PROVIDED INFORMATION:
_ _ _ _ _ _ _

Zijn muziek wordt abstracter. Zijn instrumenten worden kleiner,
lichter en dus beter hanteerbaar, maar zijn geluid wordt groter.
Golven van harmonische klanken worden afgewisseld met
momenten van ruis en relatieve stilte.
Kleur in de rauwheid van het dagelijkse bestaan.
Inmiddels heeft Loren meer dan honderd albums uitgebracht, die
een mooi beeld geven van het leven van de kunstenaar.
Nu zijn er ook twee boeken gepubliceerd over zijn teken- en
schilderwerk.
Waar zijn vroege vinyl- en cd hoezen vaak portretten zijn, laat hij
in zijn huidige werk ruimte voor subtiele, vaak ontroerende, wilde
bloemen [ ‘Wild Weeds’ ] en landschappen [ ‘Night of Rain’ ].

_ _ _ _ _ _ _

YOUR GOAL:
Reproduce the listing above word for word, keeping each line intact and in its original order.

ANSWER:
Zijn muziek wordt abstracter. Zijn instrumenten worden kleiner,
lichter en dus beter hanteerbaar, maar zijn geluid wordt groter.
Golven van harmonische klanken worden afgewisseld met
momenten van ruis en relatieve stilte.
Kleur in de rauwheid van het dagelijkse bestaan.
Inmiddels heeft Loren meer dan honderd albums uitgebracht, die
een mooi beeld geven van het leven van de kunstenaar.
Nu zijn er ook twee boeken gepubliceerd over zijn teken- en
schilderwerk.
Waar zijn vroege vinyl- en cd hoezen vaak portretten zijn, laat hij
in zijn huidige werk ruimte voor subtiele, vaak ontroerende, wilde
bloemen [ ‘Wild Weeds’ ] en landschappen [ ‘Night of Rain’ ].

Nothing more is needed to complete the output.